After the British surrender, Kennedy-Skipton lived with his family at his residence at No. 565 The Peak at the far end of Middle Gap Road. He was not interned like the rest of the colonial administrators as he claimed Irish nationality and he had also agreed to help the Japanese with the administration of night-soil collection, storage and conversion for use as a fertilizer for farmers in the New Territories among other things. For that he was accused of collaborating with the Japanese including the British Army Aid Group which reported that he had "gone over to the Japanese". He was sacked by Gimson in the Executive Council on 11 February 1942 for disobeying orders to cease co-operating with the Japanese and refusing to report to the Stanley Camp for internment with other government officials. For the next ten years, Kennedy-Skipton tried to appeal against the decision, to clear his name and seek compensation for lost salary.
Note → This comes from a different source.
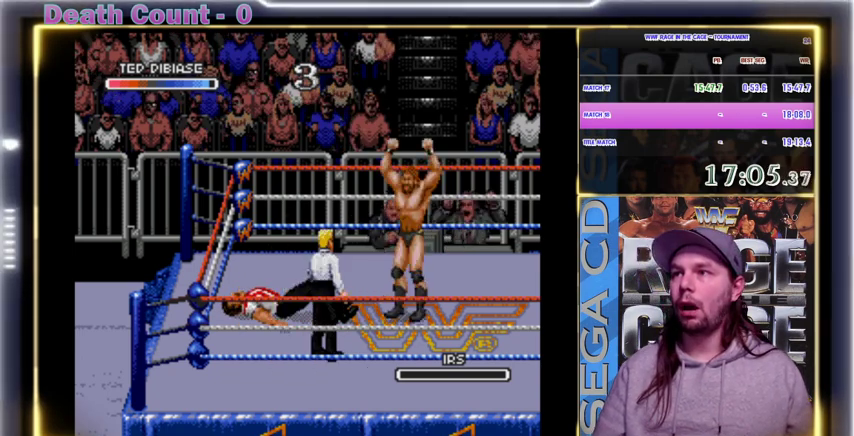
Gameplay with a controller; each line is a JSON object with the inputs held at the frame after it. "events" lists button and stick changes between this image and that frame as [ms after this image, input, new state], when the widget could be followed in between. Not read: DPAD_DOWN DPAD_RIGHT DPAD_UP L3 R3.
{"buttons": ["START"], "events": [[367, "START", "down"]]}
In January 1943, Kennedy-Skipton escaped to Free China leaving his wife and two children in occupied Hong Kong until they were repatriated to the United Kingdom following liberation on the MV Highland Monarch, arriving in Southampton on 9 November 1945, while George Stacey returned in Hong Kong in 1947. He defended himself in a private enquiry in 1948. A newspaper criticised the fact that the enquiry was held behind closed doors under the title of "The Strange Case of Mr. Kennedy-Skipton". He went on to the Court of Appeal which dismissed his case in 1951.

Kennedy-Skipton remained in Hong Kong and taught at Diocesan Boys School and later St Joan of Arc private school. He ran in the 1952 Urban Council election but failed to win a seat. He was a member of the executive committee of the Democratic Self-Government Party of Hong Kong, the first political party calling for self-government and Hong Kong independence. In 1964, he formed the Labour Party of Hong Kong with other Democratic Self-Government Party members such as Tang Hon-tsai and K. Hopkin-Jenkins, a socialist party which called for self-government and common ownership, and became the party secretary. He ran again in the 1967 Urban Council election for the Labour Party and was again not elected. He returned to the United Kingdom in the 1970s and died in Scotland in 1982 at the age of 84.